Garbage collect unmaintained/unused instances
Closed, ResolvedPublic
Actions

Assigned To

Authored By

	faidon
	Jun 14 2015, 2:31 PM

Description

Over the weekend, we got flooded with ~6500 cronspam emails to root@wikimedia.org, some diamond/sudo errors that had to do with the resolver configuration & inability to resolve their own hostnames.

These were coming to production's root@wikimedia.org, which means that it was coming from instances that haven't being running puppet since before 0295b935034c685936f5a79c273696df6bb4521c got merged (back in mid-March).

It was all coming from four instances: mwreview-merl, towtruck, language-replag-wiki, sensu-01. The first three are unable to run puppet and the last puppet run they've had was 198299, 218308 and 198297 minutes ago. sensu-01 had a stale puppet lock, which I removed and now the puppet run fails due to some unrelated failure.

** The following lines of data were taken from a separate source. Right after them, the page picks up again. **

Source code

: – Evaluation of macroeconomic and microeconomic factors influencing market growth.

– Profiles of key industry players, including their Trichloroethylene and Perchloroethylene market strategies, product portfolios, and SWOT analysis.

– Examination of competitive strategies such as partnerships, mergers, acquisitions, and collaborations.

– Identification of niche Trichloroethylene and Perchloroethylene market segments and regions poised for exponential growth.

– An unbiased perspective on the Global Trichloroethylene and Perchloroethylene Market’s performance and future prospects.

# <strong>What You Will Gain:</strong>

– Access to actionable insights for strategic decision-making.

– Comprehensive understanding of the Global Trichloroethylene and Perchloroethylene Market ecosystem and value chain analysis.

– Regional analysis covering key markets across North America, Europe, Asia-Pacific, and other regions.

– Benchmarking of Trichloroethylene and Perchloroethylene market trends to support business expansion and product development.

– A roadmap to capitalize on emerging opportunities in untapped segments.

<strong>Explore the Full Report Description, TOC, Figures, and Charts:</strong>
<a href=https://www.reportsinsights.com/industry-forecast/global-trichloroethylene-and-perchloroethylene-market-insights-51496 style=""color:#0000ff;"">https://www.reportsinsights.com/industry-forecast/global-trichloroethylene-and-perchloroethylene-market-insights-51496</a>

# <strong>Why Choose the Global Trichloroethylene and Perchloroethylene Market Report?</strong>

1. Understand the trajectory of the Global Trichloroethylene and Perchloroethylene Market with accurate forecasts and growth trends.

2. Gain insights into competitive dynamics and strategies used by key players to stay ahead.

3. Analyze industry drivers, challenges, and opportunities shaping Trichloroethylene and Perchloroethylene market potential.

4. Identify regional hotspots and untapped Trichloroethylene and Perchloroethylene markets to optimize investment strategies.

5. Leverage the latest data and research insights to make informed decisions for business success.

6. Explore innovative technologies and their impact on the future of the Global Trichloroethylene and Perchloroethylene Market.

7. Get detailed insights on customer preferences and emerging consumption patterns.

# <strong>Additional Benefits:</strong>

I've fixed their email configuration manually but I believe we should do something about instances like the above:

An instance that hasn't run puppet for 3+ months is likely unmaintained and could be unmaintained in all sorts of other ways (e.g. running insecure software).
An unmaintained instance is likely to be unused as well, which is a waste of resources
Those instances do not get important fixes that we deploy via puppet (e.g. mail configuration, like above)
Our puppet tree often has patterns where we fix something but leave backwards-compatible code (e.g. an ensure => absent), then remove it after some time passes. It's very rare that such code stays for 3 months.